Студопедия.Орг Главная | Случайная страница | Контакты | Мы поможем в написании вашей работы!  
 

Вопрос. Теория «эпического театра» и драматургия Б. Брехта. Суть полемики с К. С. Станиславским



Краткая справка: Бертольд Брехт (1898 – 1956) - поэт, драматург, прозаик и публицист. Родился в Аугсбурге семье директора фабрики. В годы первой мировой войны студент-медик Брехт работал санитаром в военном госпитале. Здесь он стал убежденным противником войны. В ноябре 1918 года Брехт был избран членом Аугсбургского Совета рабочих и солдатских депутатов, с тех пор связал свою судьбу с борьбой пролетариата и участвовал в революции 1918-1923 года. В начале 20-х становится драматургом и режиссером. Еще до захвата власти фашисты внесли Брехта в особый «индекс», а в 1923 году ему пришлось покинуть Германию. Годы, проведенные на чужбине, в частности, в США, он посвятил борьбе с фашизмом. Выступления Брехта против реакции и войны, его драматургические произведения и разработанная им теория эпического театра принесли ему мировую славу. С 1948 года Брехт жил и работал в Берлине, в 1949 году стал главным режиссером театра «Берлинский ансамбль».

Брехт начал писать в годы первой мировой войны, когда господствующим направлением немецкого искусства стал экспрессионизм. Ведущим жанром Э. была драма. Основную задачу искусства экспрессионисты видели не в объективном выражении действительности, а в выражении «динамической» воли субъекта, его активности. Принцип «активности» удовлетворял потребностям времени; обращение к драме было продиктовано жаждой активного вмешательства в жизнь. Однако Брехт, уже начиная с ранних пьес (пьесы «Барабанный бой в ночи», «Ваал»), вступает в полемику с Э. и разрабатывает свою теорию – теорию эпического театра.

Теории «э.т.» посвящены такие статьи, выступления, трактаты: «Об опере» (1930), «Об экспериментальном театре» (1939), «Малый органон для театра» (1949), «Диалектика на театре» (1953). Статьи Брехта вошли в сборники «Против театральной рутины» и «На пути к современному театру».

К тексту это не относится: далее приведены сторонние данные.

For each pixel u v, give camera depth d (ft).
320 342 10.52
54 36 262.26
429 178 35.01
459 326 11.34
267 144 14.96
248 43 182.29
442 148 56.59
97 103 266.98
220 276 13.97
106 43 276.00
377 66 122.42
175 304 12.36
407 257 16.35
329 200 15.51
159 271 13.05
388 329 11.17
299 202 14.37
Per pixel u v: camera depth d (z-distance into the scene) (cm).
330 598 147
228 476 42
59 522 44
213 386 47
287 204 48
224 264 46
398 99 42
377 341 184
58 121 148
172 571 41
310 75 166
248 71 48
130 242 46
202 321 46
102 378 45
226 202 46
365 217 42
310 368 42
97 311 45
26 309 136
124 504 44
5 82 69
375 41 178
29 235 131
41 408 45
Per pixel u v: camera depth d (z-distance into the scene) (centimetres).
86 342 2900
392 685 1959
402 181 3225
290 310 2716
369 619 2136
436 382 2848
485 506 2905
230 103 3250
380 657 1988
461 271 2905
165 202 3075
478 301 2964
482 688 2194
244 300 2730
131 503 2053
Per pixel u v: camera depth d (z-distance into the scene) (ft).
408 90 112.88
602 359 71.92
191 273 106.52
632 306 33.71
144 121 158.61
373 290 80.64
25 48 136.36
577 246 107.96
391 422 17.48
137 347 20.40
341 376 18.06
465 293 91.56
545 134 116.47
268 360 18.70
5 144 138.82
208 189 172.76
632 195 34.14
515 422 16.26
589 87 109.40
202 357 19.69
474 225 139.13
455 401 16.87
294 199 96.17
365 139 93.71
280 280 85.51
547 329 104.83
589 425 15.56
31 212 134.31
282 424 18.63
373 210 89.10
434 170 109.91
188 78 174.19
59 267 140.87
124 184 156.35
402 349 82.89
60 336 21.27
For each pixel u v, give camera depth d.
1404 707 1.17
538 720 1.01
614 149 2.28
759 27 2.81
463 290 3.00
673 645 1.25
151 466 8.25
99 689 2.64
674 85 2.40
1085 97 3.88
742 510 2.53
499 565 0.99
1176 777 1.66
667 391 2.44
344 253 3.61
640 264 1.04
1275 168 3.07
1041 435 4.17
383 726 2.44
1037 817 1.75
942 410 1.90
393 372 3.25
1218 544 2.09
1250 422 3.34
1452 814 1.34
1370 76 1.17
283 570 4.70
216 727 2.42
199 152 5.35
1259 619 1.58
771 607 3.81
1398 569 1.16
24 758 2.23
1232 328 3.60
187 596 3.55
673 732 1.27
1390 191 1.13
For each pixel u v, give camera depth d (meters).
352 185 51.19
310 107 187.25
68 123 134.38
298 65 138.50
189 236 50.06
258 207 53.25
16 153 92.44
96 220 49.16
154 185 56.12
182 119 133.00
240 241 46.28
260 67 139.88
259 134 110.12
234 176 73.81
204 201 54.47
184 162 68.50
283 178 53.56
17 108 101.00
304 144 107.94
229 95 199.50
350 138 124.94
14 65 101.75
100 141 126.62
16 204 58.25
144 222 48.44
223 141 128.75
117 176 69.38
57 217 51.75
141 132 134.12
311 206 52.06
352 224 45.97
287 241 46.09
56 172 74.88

Пафос театра был направлен на борьбу с выхолощенным искусством сцены. Такому искусству он противопоставил театр, основной целью которого было обличение общественного зла, разного рода социальных пороков. Этому посвящены такие произведения, как опера «Махагони»(1926), пьесы «В джунглях города» (1927) и «Святая Иоанна скотобоен» (1929-1930).

Свою теорию, опирающуюся на традиции западноевропейского «театра представления», Брехт противопоставлял «психологическому» театру («театру переживания»), который связывают с именем К.С.Станиславского. Сам Брехт видел коренное различие этих систем в принципах взаимоотношений между сценой и зрительным залом, в той «сверхзадаче» (термин Станиславского), ради которой ставится спектакль. Так, одним из главных принципов Станиславского, является органическое слияние актера с ролью, перевоплощение в образ. Брехт же главным принципом «э.т.» считал принцип «очуждения», или, иначе, «остранения» (по Шкловскому) Он требует от актера отстраненности при работе над образом, ибо актер, по мысли Брехта, раскрывает не только образ, но и свое отношение к нему, судит его. Эпический театр, по Брехту, - театр, являющийся «демонстрационным залом для разума», «руководством к действию» и апеллирующего не к чувствам, но к сознанию зрителя.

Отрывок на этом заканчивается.